If fictional depictions of 'violations' of human rights or the Geneva Convention (either virtual, or even literary) were to be prohibited via the ICRC influencing governments to legislate against such scenarios, the producers, directors and actors of movies would then also be guilty of 'committing war crimes' or 'violating human rights', despite the unreality of the situation. By extrapolation, even fictional writers would be guilty by virtue of the fact that the 'violation' would not have taken place without their penning it.
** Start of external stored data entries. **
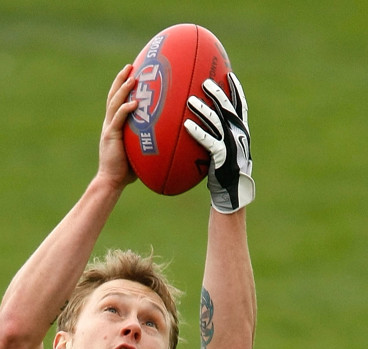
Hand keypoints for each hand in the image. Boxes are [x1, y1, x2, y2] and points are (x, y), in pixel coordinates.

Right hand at [97, 65, 137, 188]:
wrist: (111, 181)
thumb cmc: (126, 170)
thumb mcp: (139, 150)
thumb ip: (148, 140)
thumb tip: (170, 137)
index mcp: (114, 125)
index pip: (117, 101)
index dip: (122, 86)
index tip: (131, 72)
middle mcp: (110, 123)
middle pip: (113, 96)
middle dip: (120, 80)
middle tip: (130, 66)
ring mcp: (109, 129)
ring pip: (114, 103)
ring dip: (123, 89)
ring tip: (132, 77)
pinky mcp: (110, 137)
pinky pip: (118, 120)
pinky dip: (125, 110)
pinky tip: (134, 103)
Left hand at [184, 73, 254, 212]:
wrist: (231, 194)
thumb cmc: (225, 174)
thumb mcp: (226, 151)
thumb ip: (220, 137)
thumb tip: (206, 126)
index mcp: (242, 131)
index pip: (241, 105)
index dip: (236, 89)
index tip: (228, 74)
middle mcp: (239, 135)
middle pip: (228, 108)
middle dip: (217, 93)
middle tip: (204, 82)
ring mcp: (231, 145)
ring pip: (217, 122)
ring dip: (203, 109)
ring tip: (190, 100)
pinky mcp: (222, 157)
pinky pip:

We charge the ICRC that it has employed wholly fallacious reasoning, both in it's classification of 'virtual violations' (as the ICRC are not technically equipped to define contemporary understandings of what constitutes personhood), and despite whatever powers granted to the ICRC by the Geneva Convention, the organisation does not have the justification or authority to influence elements of human society outside of it's sphere of jurisdiction. Furthermore, we contend that it is not the function of the ICRC to alter the boundaries of it's own role autocratically, or to arbitrarily take it upon themselves to influence governments to legislate against things which cannot be understood bureacratically, but only philosophically.
That the ICRC has taken the view that it has is greatly alarming, and only serves to provide further evidence of the dangers of bureacracies with excesses of power, organisations that attempt to use their powers to influence things for which they have the power but not the right to interfere with, and the over-legislation of society. As such, we will hereby resist with any peaceful method this intrusion into our virtual realms.
We thank you for reading our petition and hope that our words have impacted you enough to cause you to reexamine your reasoning.